▶ [Texte présenté]:
Il semble, cependant, que pour la première décennie
de ce troisième millénaire, c’est la loi de la
jungle qui va dominer.
Dans un article publié il y a un mois dans
Haaretz, le journaliste et
analyste israélien, Tom Segev, contestait l’idée
répandue que le contexte politique global de notre
époque est le pire que nous avons connu, disons,
depuis 20 ans. Selon Segev, la guerre, l’oppression
et la destruction ont caractérisé la réalité
politique de notre planète pendant les cinq
dernières décennies, rien n’aurait changé, ni
qualitativement ni même quantitativement dans un
passé récent. Segev va même plus loin prétendant que
le « clash des civilisations » n’est pas un
phénomène nouveau, mais qu’il aurait marqué les
décennies précédentes sous différentes formes.

▶ [Données fournies]:
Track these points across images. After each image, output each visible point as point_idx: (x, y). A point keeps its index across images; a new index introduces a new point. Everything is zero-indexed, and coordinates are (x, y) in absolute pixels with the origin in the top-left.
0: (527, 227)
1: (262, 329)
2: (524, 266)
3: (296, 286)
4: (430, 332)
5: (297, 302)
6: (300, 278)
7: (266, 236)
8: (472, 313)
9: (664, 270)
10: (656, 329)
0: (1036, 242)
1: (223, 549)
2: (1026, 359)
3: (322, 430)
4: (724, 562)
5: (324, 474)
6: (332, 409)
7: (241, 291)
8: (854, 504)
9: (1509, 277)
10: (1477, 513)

==

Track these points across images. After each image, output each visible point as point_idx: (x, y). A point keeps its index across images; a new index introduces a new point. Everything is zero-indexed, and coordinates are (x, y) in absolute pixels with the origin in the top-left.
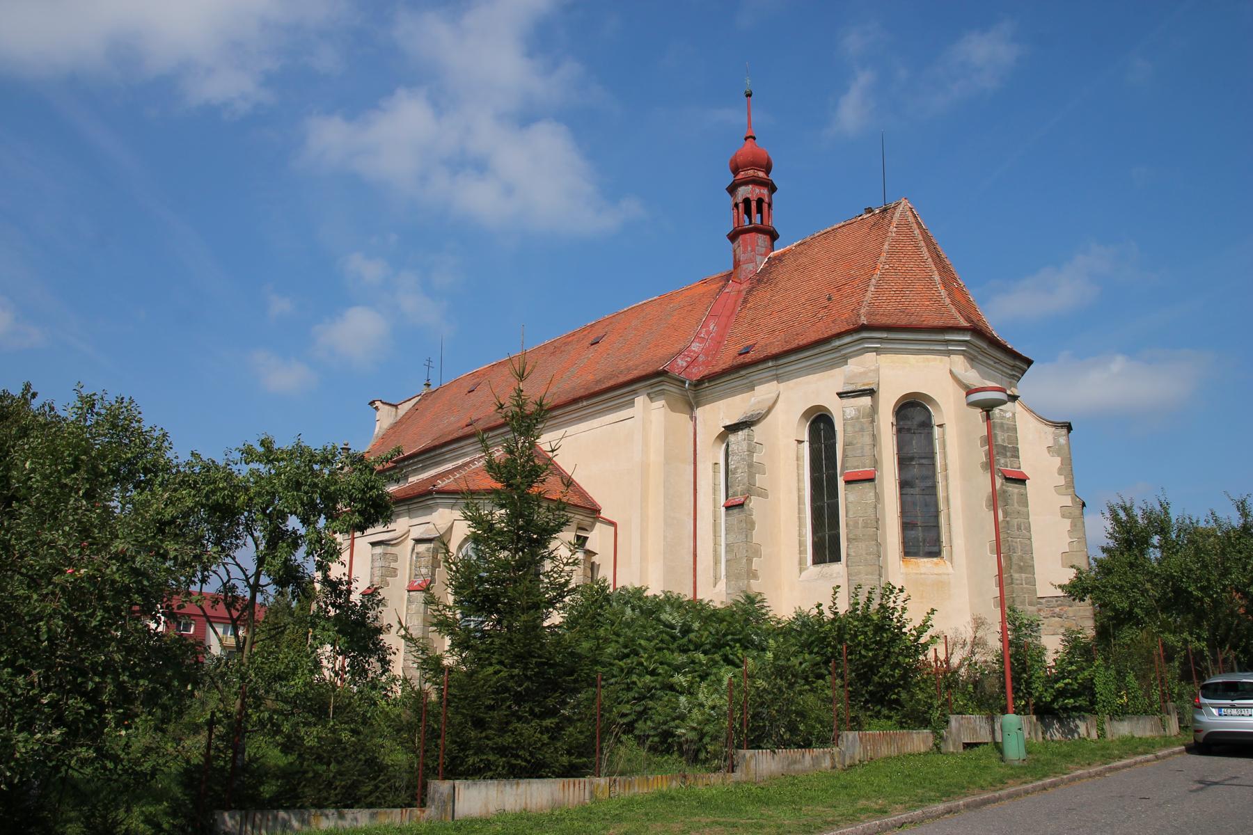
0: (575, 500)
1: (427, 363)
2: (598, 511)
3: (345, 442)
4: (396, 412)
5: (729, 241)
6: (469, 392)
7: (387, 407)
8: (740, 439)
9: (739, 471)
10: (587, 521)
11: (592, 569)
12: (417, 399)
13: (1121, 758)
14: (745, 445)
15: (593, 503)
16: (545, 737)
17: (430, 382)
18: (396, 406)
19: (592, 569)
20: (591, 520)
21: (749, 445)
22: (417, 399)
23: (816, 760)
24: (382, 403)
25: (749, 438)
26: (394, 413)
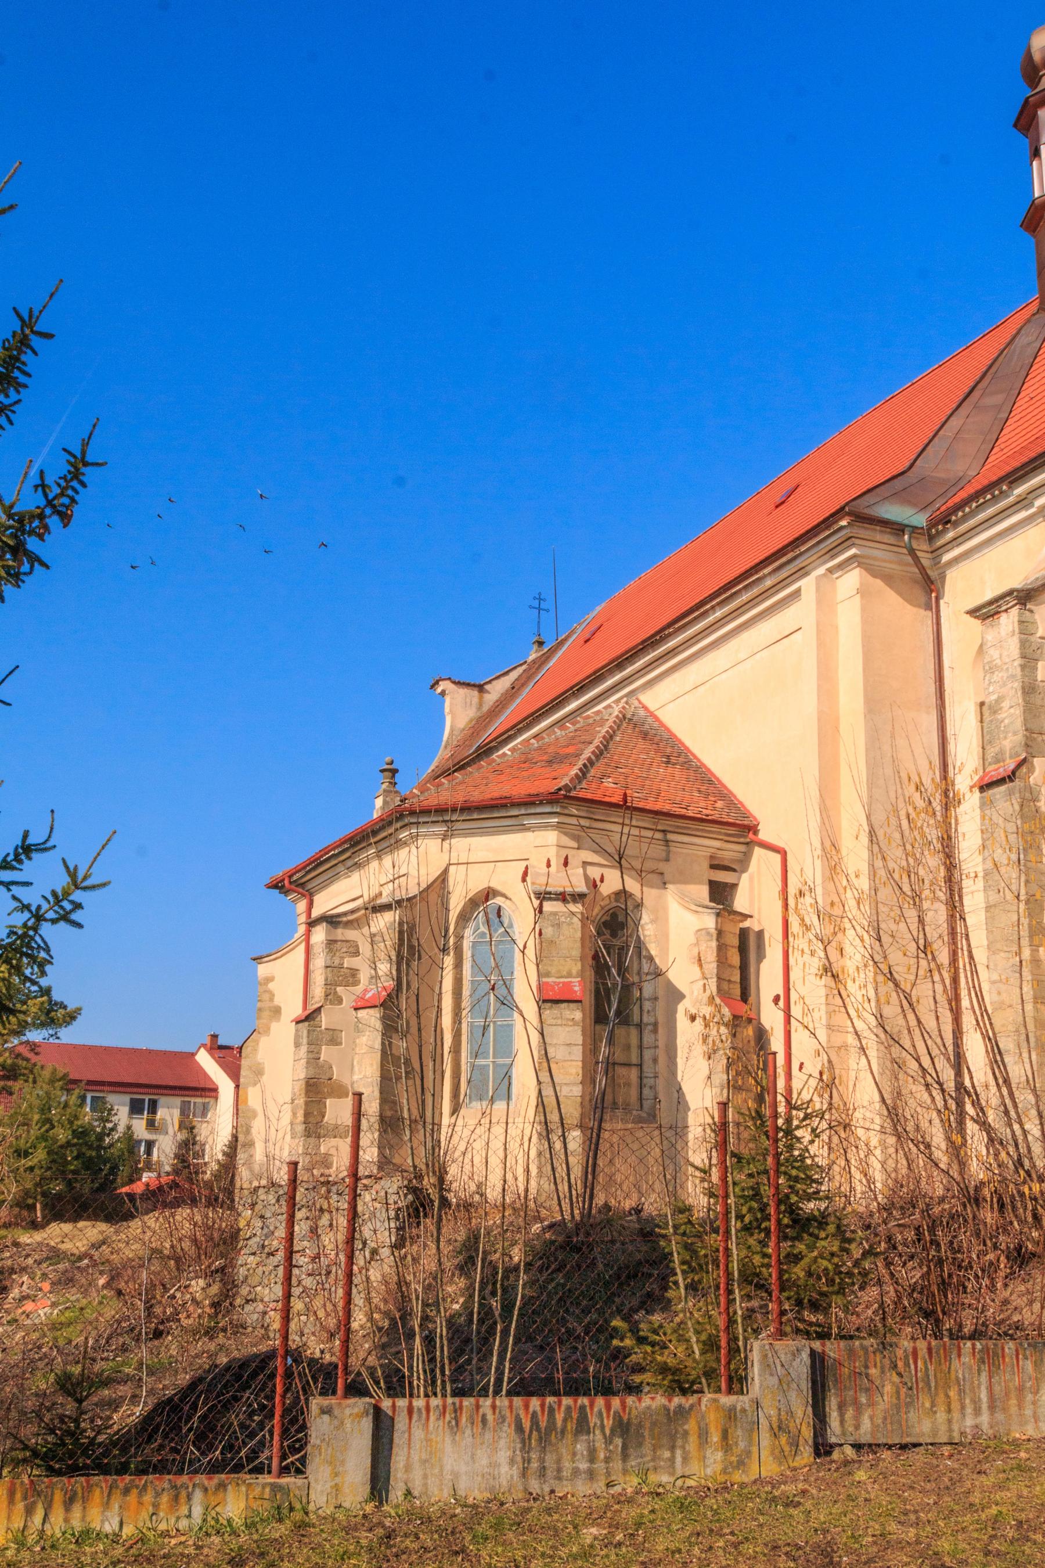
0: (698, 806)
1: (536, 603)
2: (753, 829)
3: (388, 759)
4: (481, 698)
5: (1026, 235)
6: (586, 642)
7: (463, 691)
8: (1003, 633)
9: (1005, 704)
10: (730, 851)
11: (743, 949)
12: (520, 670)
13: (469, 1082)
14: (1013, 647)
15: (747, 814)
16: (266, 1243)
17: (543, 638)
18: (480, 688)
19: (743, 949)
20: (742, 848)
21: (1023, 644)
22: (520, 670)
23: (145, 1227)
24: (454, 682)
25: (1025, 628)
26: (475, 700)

▶ [Consignes]:
[1] Résumez en deux phrases le texte sur l’article de Tom Segev.
[2] Recopiez à l’identique le passage du texte sur l’article de Tom Segev compris entre « Dans un article » et « sous différentes formes. », ces deux segments inclus.
[3] Indiquez pour chaque affirmation si elle concorde avec le texte sur l’article de Tom Segev, en répondant par oui ou non et en citant les mots décisifs du texte. (a) Tom Segev y est présenté comme journaliste et analyste israélien. (b) Selon Segev, le contexte politique global actuel est le pire depuis 20 ans. (c) Segev voit dans le « clash des civilisations » un phénomène nouveau.

▶ [Réponses]:
[1] Le texte estime que la loi de la jungle semble devoir dominer la première décennie du troisième millénaire. Il rapporte que, dans un article paru dans Haaretz, le journaliste israélien Tom Segev conteste l’idée que notre époque soit la pire depuis 20 ans, puisque guerre, oppression et destruction marquent la planète depuis cinq décennies et que le « clash des civilisations » n’est pas nouveau.

[2]
Dans un article publié il y a un mois dans
Haaretz, le journaliste et
analyste israélien, Tom Segev, contestait l’idée
répandue que le contexte politique global de notre
époque est le pire que nous avons connu, disons,
depuis 20 ans. Selon Segev, la guerre, l’oppression
et la destruction ont caractérisé la réalité
politique de notre planète pendant les cinq
dernières décennies, rien n’aurait changé, ni
qualitativement ni même quantitativement dans un
passé récent. Segev va même plus loin prétendant que
le « clash des civilisations » n’est pas un
phénomène nouveau, mais qu’il aurait marqué les
décennies précédentes sous différentes formes.

[3]
(a) Oui : « le journaliste et analyste israélien, Tom Segev ».
(b) Non : « contestait l’idée répandue que le contexte politique global de notre époque est le pire que nous avons connu ».
(c) Non : « le « clash des civilisations » n’est pas un phénomène nouveau ».